As soon as he went out I moved fast. The radiation suits were oversized and went on easily. I unslung the Faraday bag and set it aside until I was sure all the seals were secured, then I reopened the vault, picked up the bag, and stepped inside. There was no immediate splash of green luminescence. They were too careful about that, and I should probably have thought it through better. They had to keep the rest of the lab staff safe.
Inside there were rows of file cabinets with shallow drawers, much like those used in jewelers’ warehouses. Each drawer was marked by a numerical code, which I ignored.
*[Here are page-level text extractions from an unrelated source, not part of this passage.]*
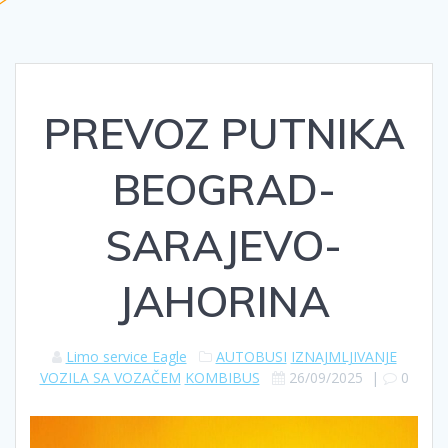
PREVOZ PUTNIKA
BEOGRAD-
SARAJEVO-
JAHORINA
Limo service Eagle
AUTOBUSI
IZNAJMLJIVANJE
VOZILA SA VOZAČEM
KOMBIBUS
26/09/2025
|
0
I opened one and there they were. Row upon row of green stones, each cut like a faceted emerald, but of the wrong color. These matched the crystal gun in my pocket and the stone in the guards’ rings. When I picked one up I again noticed how light the stones were; unlike any crystals I’d handled before.
Every file drawer was filled with them. Most were the same size, but then I found raw and uncut stones of various sizes. I didn’t hesitate and began cramming both kinds of crystal into the Faraday bag. I couldn’t take all of them, but I took a lot. It bothered me that I was leaving a significant number of them behind, so I went outside, closed the vault, unzipped my radiation suit, and removed three large blaster plasters. These are self-adhering high-yield explosives. Once applied they can be triggered by, say, a door opening and tearing them apart, thereby mixing the chemicals inside; or via a small timer the size of a quarter. I used those, went back inside, dumped all of the stones into a metal trash can I brought in with me, and then wrapped them in the blaster plasters. There were enough high explosives in there to blow up half the lab. Not enough, alas, to destroy the God Machine. But I had photographic proof it existed, and it was too big to pack up and cart off. Maybe an airstrike would handle it. Maybe the State Department. Who knows. That was above my pay grade.
I set the timers, closed the vault door and sprinted across the lab, slammed the big airlock door behind me, and shucked off the radiation suit.